PHILIPSBURG, Sint Maarten — In February of 2018, the Kingdom of the Netherlands submitted a Written Statement to the International Court of Justice (ICJ) in The Hague regarding the Chagos Islands and their struggle for a full measure of self-governance and right to self-determination. The ICJ, also known as the World Court, is one of the six organs of The United Nations. Its primary tasks are to settle “disputes between states in accordance with international law and give advisory opinions on international legal issues.”
In the the aforementioned Written Statement of February of 2018, the Kingdom of the The Netherlands declared that “the right to self-determination of peoples is a PERMANENT, continuing, universal and inalienable right with a peremptory character.” Additionally, the Netherlands agreed without prejudice with Resolution 1514 of the United Nations General Assembly by stating that “self-determination was a right and not a principle.”
The Netherlands continued to expound that “the right of self-determination of the people of a colonial territory prevailed over any claim by the administering State” which, in the case of St. Maarten, would be the Kingdom of the Netherlands.
In paragraph 2.2 of the Written Statement, The Netherlands declared that “it must also be concluded that the decisions on the political status and the economic, social and cultural development are made by the people itself, or its legitimate representatives, not by others. Moreover, such decisions shall be made in full freedom, without any outside pressure or interference.”
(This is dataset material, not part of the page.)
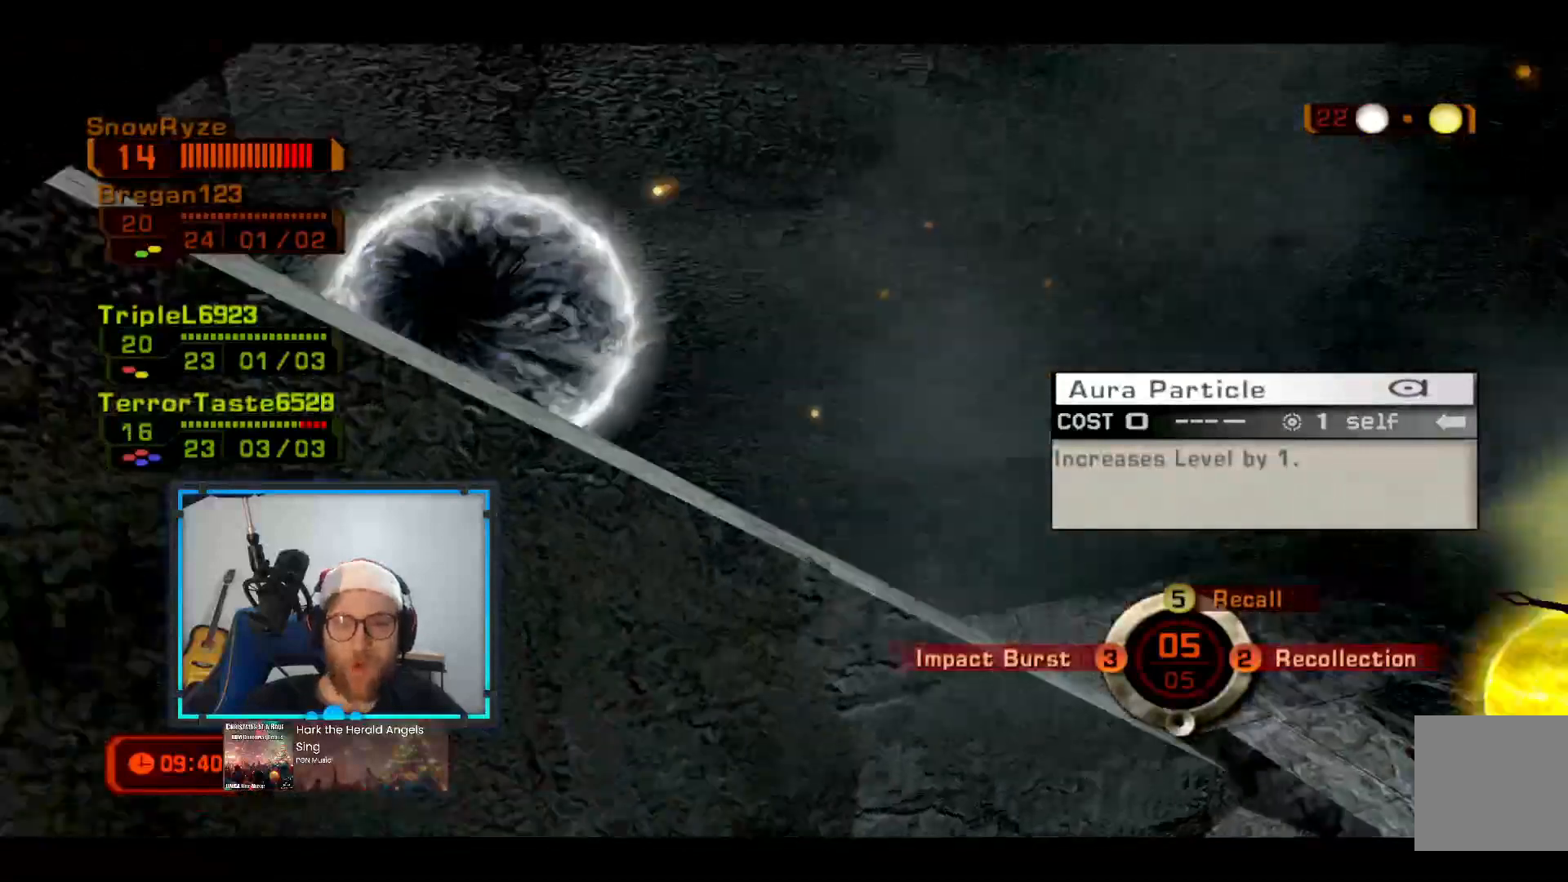
{"buttons": [], "left_stick": "center", "right_stick": "center", "events": [[485, "right_stick", "center"]]}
When we compare this bold statement by the Kingdom of the Netherlands versus their undiplomatic and impartial implementation of the Kingdom Law and the CRE, we see the hypocrisy. The Kingdom of the Netherlands poses before the international community as this progressive enlightened state, while abusing defenseless islands by doing exactly the opposite of what they so loudly proclaim on the international stage. When confronted about this contradictory approach, the Kingdom representatives distance themselves or try to downplay the importance of these bold pronouncements initially made at the International Court of Justice.
In closing, it is clear to see that The Netherlands is a staunch defender of international laws and the United Nations as was undoubtedly demonstrated through their Written Statement to the International Court of Justice in February of 2018. They clearly have a sound understanding regarding the obligations and parameters of a full measure of self-government, the right to self-determination, as well as, decolonization.